- Born: 1 May 1971 (age 55)
- Occupation: Human rights lawyer
- Spouse: Bao Longjun
- Awards: Ludovic Trarieux International Human Rights Prize (2016); International Women of Courage Award (2021);

Chinese name
- Chinese: 王宇

Standard Mandarin
- Hanyu Pinyin: Wáng Yǔ

= Wang Yu (lawyer) =

Chinese human rights lawyer (born 1971)

Wang Yu (王宇; born 1 May 1971) is a Chinese human rights lawyer. She was arrested by Chinese authorities in 2015 when China initiated the 709 Crackdown against human rights attorneys. She was charged with inciting subversion of state power which is a serious offense in China carrying a life sentence. She was awarded an International Women of Courage Award in 2021.

== Career ==
Wang is a lawyer with the Fengrui law firm in Beijing. That law firm has been targeted by the government in its crackdown, which arrested two lawyers and one intern there in addition to Wang and her husband, Bao Longjun. Late in 2016, Chinese authorities released Wang Yu on bail after she was almost certainly coerced to give a televised confession in which she denounced her colleagues and suggested that her human rights work was the result of foreign activists out to smear China. "I won't be used by them anymore", Wang said in a video published on a Communist Party news site. Her confession followed a pattern similar to those given to Chinese authorities by other lawyers, publishers and human rights activists. Friends said that although released from detention, Wang would still remain under surveillance by Chinese authorities for years and would not be free to come and go as she pleases.

Before her conversion to a human rights lawyer, Wang Yu was a business and commercial lawyer until an incident at a Tianjin train station in 2008. At that time she got into an argument with rail employees because she was denied entry onto a train even though she had a ticket. In a bizarre turn of events, she was charged with "intentional assault" and was imprisoned for more than two years. While in prison, she learned how prisoners were mistreated and tortured. When she was released in 2011, her conversion to a human rights lawyer was complete.

Since then, she became part of China's human rights movement. Her clients have included Ilham Tohti, a well-known Uyghur intellectual, the women's rights group known as the "Feminist Five", activist Ye Haiyan, and the banned Falun Gong spiritual group. It was her use of social media to champion her causes that eventually led to her arrest on the subversion charges. In 2015, the government's Xinhua News Agency published a piece designed to tarnish her reputation, saying, "This arrogant woman with a criminal record turned overnight to a lawyer, blabbering about the rule of law, human rights, and justice, and roaming around under the flag of 'rights defense'."
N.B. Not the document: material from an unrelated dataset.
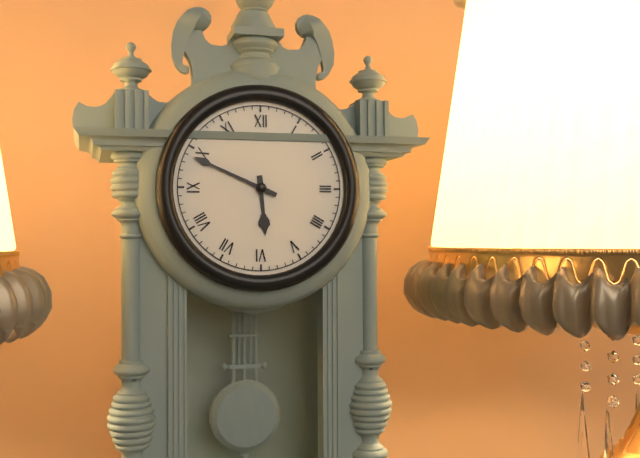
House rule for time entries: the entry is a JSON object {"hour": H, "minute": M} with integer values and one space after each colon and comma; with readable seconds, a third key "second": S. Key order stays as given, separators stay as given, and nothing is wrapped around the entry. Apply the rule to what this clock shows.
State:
{"hour": 5, "minute": 49}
Wang Yu's human rights work is highlighted in the 2016 documentary Hooligan Sparrow, by the Chinese-born American filmmaker Nanfu Wang. On 4 June 2016, Wang Yu was awarded the 21st prestigious Ludovic Trarieux International Human Rights Prize, also called "The award given by lawyers to a lawyer". On 6 August 2016, the American Bar Association (ABA) awarded its inaugural International Human Rights Award to Wang Yu, in absentia. "In honoring Wang Yu, we pay tribute to her steadfast commitment to doing this essential work in China. We recognize her important work to protect human rights and to advocate that the Chinese government respect the independence of the judiciary and the legal profession and observe fair trial and due process standards—all principles guaranteed under Chinese and international law and critical to sustaining progress toward rule of law," said ABA President Paulette Brown.

On International Women's Day (8 March) in 2021 Wang Yu was given the International Women of Courage Award from the US Secretary of State, Tony Blinken. The ceremony was virtual due to the ongoing COVID-19 pandemic and it included an address by First Lady, Jill Biden. After the award ceremony all of the fourteen awardees were able to take part in a virtual exchange as part of an International Visitor Leadership Program.

== 2015 CCP media criticism incident ==
On 11 June 2015, Radio Free Asia reported that Xinhua News Agency and other Chinese Communist Party media outlets simultaneously published four anonymously authored articles criticizing lawyer Wang Yu. One article accused her of involvement in a 2008 incident at Tianjin Station, for which she was sentenced in 2010 and released in 2011 after serving time. Foreign media, including Caixin New Century magazine, had previously raised suspicions about the case. Some suggested Wang Yu was targeted due to her defense of detained human rights activist Tu Fu (Wu Gan). Several prominent Chinese lawyers, including Tang Jitian, publicly defended her, accusing authorities of a smear campaign. Beijing lawyer Chen Jiangang published an article addressing the accusations and defending Wang Yu.